Well that’s obviously not very safe for private information, so someone invented a way of sharing a password or key between your computer and the car dealers computers. This password is then used to scramble the contents of the envelope so that now your letter contains a bunch of gibberish. The only thing anyone is allowed to see at those “hops” is the address, if they look inside the envelope all they see is gibberish. When your envelope arrives at it’s destination the car dealer’s computer knows which password to use and it unscrambles the message into something readable. Your private information is being transmitted securely through a public space. Think of it like a Brinks armored truck, the most you could ever find out is that something very important is going from Point A to Point B.
So what I tell people when they ask me how do they know whether their online transactions are “safe” is the following:
- Do you trust the company you are doing business with? Are they well known?
- When you are putting your credit card or personal information in the computer, does it say https:// in the address bar? And, most importantly, does it have the Gold Padlock?
If you answer No to any of these questions then I would not proceed. The answers to #2 aren’t quite as black and white but for the average Joe, I say “It’s a no go!”. It rhymes so it must be so. Ha, I rhymed again. Doh!
So now that you are armed with that bit of information let’s continue our conversation about our local car dealers. In order to provide this level of security your car dealer of choice must set themselves up to swap those passwords or keys between your computer and their computers. This method generally involves the exchange of an SSL certificate (this is the secret password or key). But because of how important these certificates are they can be a bit expensive and require some special setup to get them to work on a car dealers website.

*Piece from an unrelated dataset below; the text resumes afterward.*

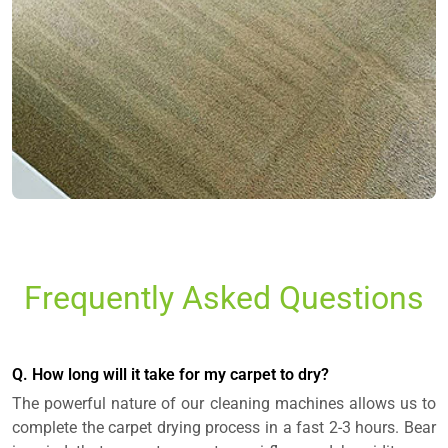
Frequently Asked Questions
Q. How long will it take for my carpet to dry?
The powerful nature of our cleaning machines allows us to
complete the carpet drying process in a fast 2-3 hours. Bear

I did an informal survey of local car dealers with a website in the Fort Wayne, Indiana area. Most of the used car dealers (even some dealerships like O’Daniels) simply provide a downloadable form that you print out and fill-in. Some used car dealers provide a secured, online credit application Best Deal Auto Sales and Preferred Auto Group. I give them kudos for providing excellent customer service even if their customers may not know it.
Bart’s Car Stores, a fairly well known local dealer, appears to be trying but fails to give me confidence that their online credit application is actually secured. When you go to their online credit application you get a warning that both secured and unsecured content appears on their credit application and no padlock is provided in my browser (which means my browser does not believe this is a secured transaction), despite the https:// in the address bar. As an uber-dork I can tell this page is actually protected but the average Joe could easily get scared off.

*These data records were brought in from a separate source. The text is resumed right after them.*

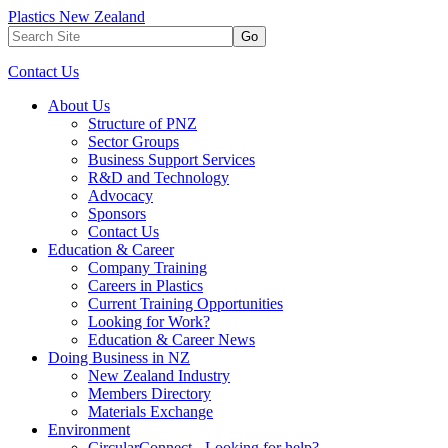
Plastics New Zealand
Go
Contact Us
About Us
Structure of PNZ
Sector Groups
Business Support Services
R&D and Technology
Advocacy
Sponsors
Contact Us
Education & Career
Company Training
Careers in Plastics
Current Training Opportunities
Looking for Work?
Education & Career News
Doing Business in NZ
New Zealand Industry
Members Directory
Materials Exchange
Environment
CircularConnect - Looking for help?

Dimension Ford provides a secure online application form but does it in such a way as to actually hide the fact that their form is secure. It is but it sure doesn’t look like it. Sure you can scroll to the bottom and it tells you it’s secure. I’m also a rainbow-farting unicorn.
But by far the absolute worst offenders and I would say the most negligent are the following, Instant Auto Finance (the one my friend told me about) as well as State Automotive Group and Professional Auto Sales. Each of these 3 websites appear to be professionally-created so one of 2 things has happened (or both), either the professional web development companies that were employed to provide these websites are unaware of the risks in transmitting people’s social security, address and employee history through Internet, which I doubt, or the individual car dealers “opted” not to pay for this additional service.
Gross negligence and the cutting of corners will always outweigh the overt frauds in the world. At least in a fraud situation there is an obvious victim and bad guy. When it comes to negligence, there are only the uncaring and uninformed.